Dispose of Waffles
I’ve just returned to a first draft of novel and am astounded at the amount of ‘waffling’ I have written. Experience, and wise tutors, all recommend putting aside a manuscript for a few weeks before returning to it with ‘fresh eyes’. My fresh eyes have been assassinated by my over-writing.
Some see ‘waffling’ as padding or filling in words for the sake of upping a word count. But there’s many other ways of waffling on. Rewriting from passive to active will generally save words, i.e. ‘I would have thought that he’d kiss her,’ becomes: ‘I thought he’d kiss her.’ Saves three words and reads much tighter.
Attributions test us. I found a line where I attributed: ‘he gruffs.’ How many times have we been told to not do such things? (Unless absolutely necessary).

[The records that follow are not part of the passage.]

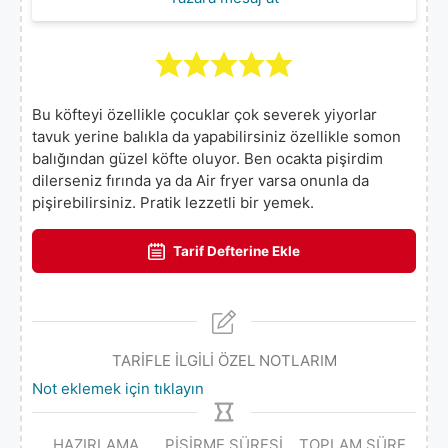
Bu köfteyi özellikle çocuklar çok severek yiyorlar
tavuk yerine balıkla da yapabilirsiniz özellikle somon
balığından güzel köfte oluyor. Ben ocakta pişirdim
dilerseniz fırında ya da Air fryer varsa onunla da
pişirebilirsiniz. Pratik lezzetli bir yemek.
Tarif Defterine Ekle
TARİFLE İLGİLİ ÖZEL NOTLARIM
Not eklemek için tıklayın
HAZIRLAMA
PIŞIRME SÜRESI
TOPLAM SÜRE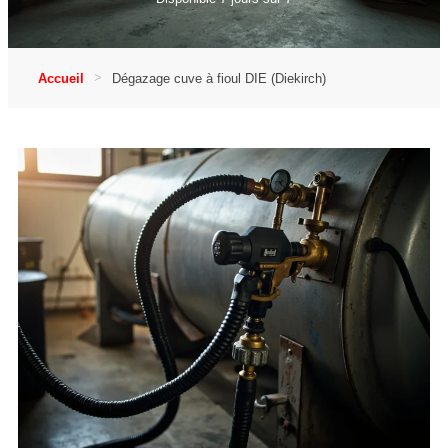
Accueil
Dégazage cuve à fioul DIE (Diekirch)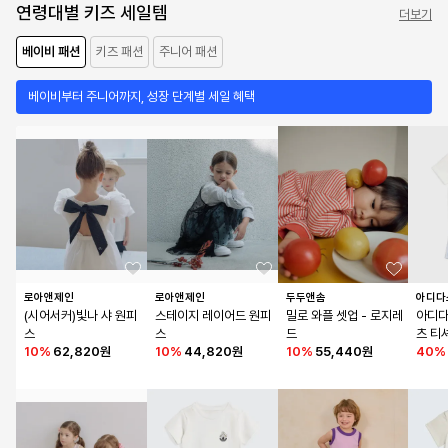
연령대별 키즈 세일템
더보기
베이비 패션
키즈 패션
주니어 패션
베이비부터 주니어까지, 성장 단계별 세일 혜택
로아앤제인
로아앤제인
두두앤솜
아디다
(시어서커)빛나 샤 원피
스테이지 레이어드 원피
밀로 와플 셋업 - 로지레
아디다
스
스
드
츠 티
10
%
62,820원
10
%
44,820원
10
%
55,440원
- 화이
40
%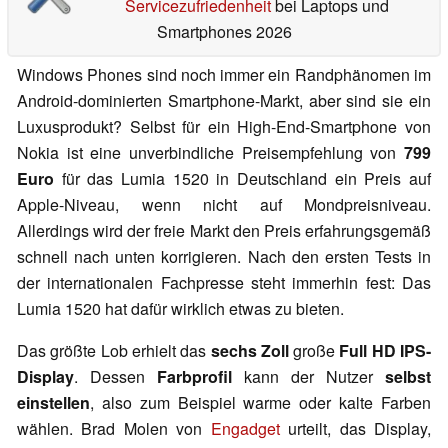
Servicezufriedenheit
bei Laptops und
Smartphones 2026
Windows Phones sind noch immer ein Randphänomen im
Android-dominierten Smartphone-Markt, aber sind sie ein
Luxusprodukt? Selbst für ein High-End-Smartphone von
Nokia ist eine unverbindliche Preisempfehlung von
799
Euro
für das Lumia 1520 in Deutschland ein Preis auf
Apple-Niveau, wenn nicht auf Mondpreisniveau.
Allerdings wird der freie Markt den Preis erfahrungsgemäß
schnell nach unten korrigieren. Nach den ersten Tests in
der internationalen Fachpresse steht immerhin fest: Das
Lumia 1520 hat dafür wirklich etwas zu bieten.
Das größte Lob erhielt das
sechs Zoll
große
Full HD IPS-
Display
. Dessen
Farbprofil
kann der Nutzer
selbst
einstellen
, also zum Beispiel warme oder kalte Farben
wählen. Brad Molen von
Engadget
urteilt, das Display,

The speaker’s words should be written in such a manner that implies gruffness.
More superfluous matter: ‘She stood in front of the shop window.’ Why not: ‘She stood before the shop window,’ or, better still, ‘She stood admiring the shop window.’?
Ah, revision. The tense hours of reading and re-writing can be the most productive hours of our writing challenge.
If my 100,000 word novel becomes 90,000, should I be dismayed at ‘losing’ 10,000 words? Never. I should be pleased that I have refined my work into a much better product.